Mit Platzgummer und den heurigen IPP-Teilnehmern Bernhard Seikovits sowie Leonel Misangumukini gewann Schaffer 2015 die U19-Europameisterschaft („Sie haben nicht nur Talent, sondern auch am härtesten gearbeitet“). Die erstmalige Rückkehr eines Österreichers auf das NFL-Spielfeld seit 1987 zeichnet sich ab. Das Interesse von Teams an Schaffer gäbe es, bestätigte ihm sein Agent. Das gehört zum Draft-Prozess dazu, bedeutet aber freilich auch keine Garantie.

Keine Garantie, aber gutes Gefühl

Dennoch geht Schaffer mit einem guten Gefühl in den Draft. „Die Nachfrage ist da. Es kommt darauf an, ob sich ein Team jetzt denkt, dem geben wir eine Chance. Ich bin aber nicht besorgt, ob ich in ein Camp komme. Dafür habe ich viel zu lange und hart gearbeitet. Die Hoffnung ist da“, so Schaffer. Im Sommertrainingscamp entscheidet sich, wer es letztlich in den Kader schafft.

„Wenn man sich frühere Drafts ansieht, waren ehrlich gesagt auch schlechtere Spieler dabei.
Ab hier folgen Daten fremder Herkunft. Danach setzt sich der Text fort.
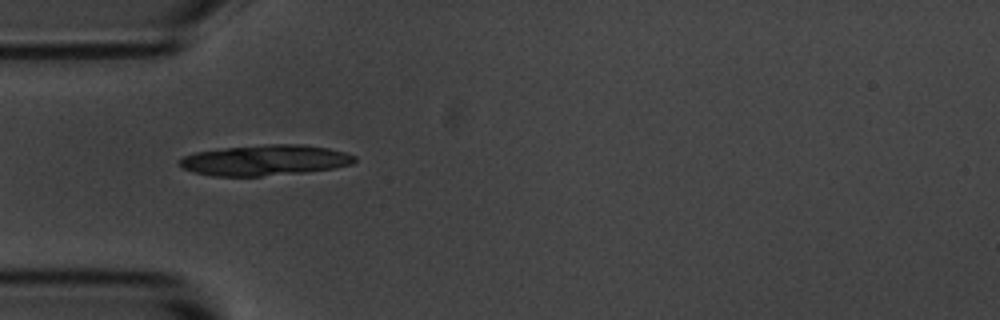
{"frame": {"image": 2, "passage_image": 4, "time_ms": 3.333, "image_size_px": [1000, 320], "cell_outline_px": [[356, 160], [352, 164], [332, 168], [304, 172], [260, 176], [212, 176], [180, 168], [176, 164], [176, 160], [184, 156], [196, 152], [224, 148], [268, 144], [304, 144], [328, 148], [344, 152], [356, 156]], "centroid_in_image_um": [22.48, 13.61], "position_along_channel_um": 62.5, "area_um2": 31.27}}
Daher glaube ich, dass es eine Chance gibt.“ Zudem gebe es eben mehrere Wege, die in die Liga führen. „Viele Spieler in der NFL sind auch ungedraftet“, betonte Schaffer, der kein Team präferiert, sondern einfach auf eine Chance hofft. Sei es in einer der späteren Draft-Runden am Samstag oder danach als Free Agent.

Den Draft selbst wird er über die drei Tage wohl nicht nur im TV verfolgen. „Ich werde wahrscheinlich im Gym sein, um meine Nerven und meinen Kopf zu bewahren. Da werde ich lieber besser. Aber das Handy wird in Griffweite sein.“ Unabhängig davon, was die Tage in Cleveland bringen, bleibt das Ziel gleich: einmal in der NFL zu spielen, denn das würde für Schaffer nichts weniger als „die Welt bedeuten“.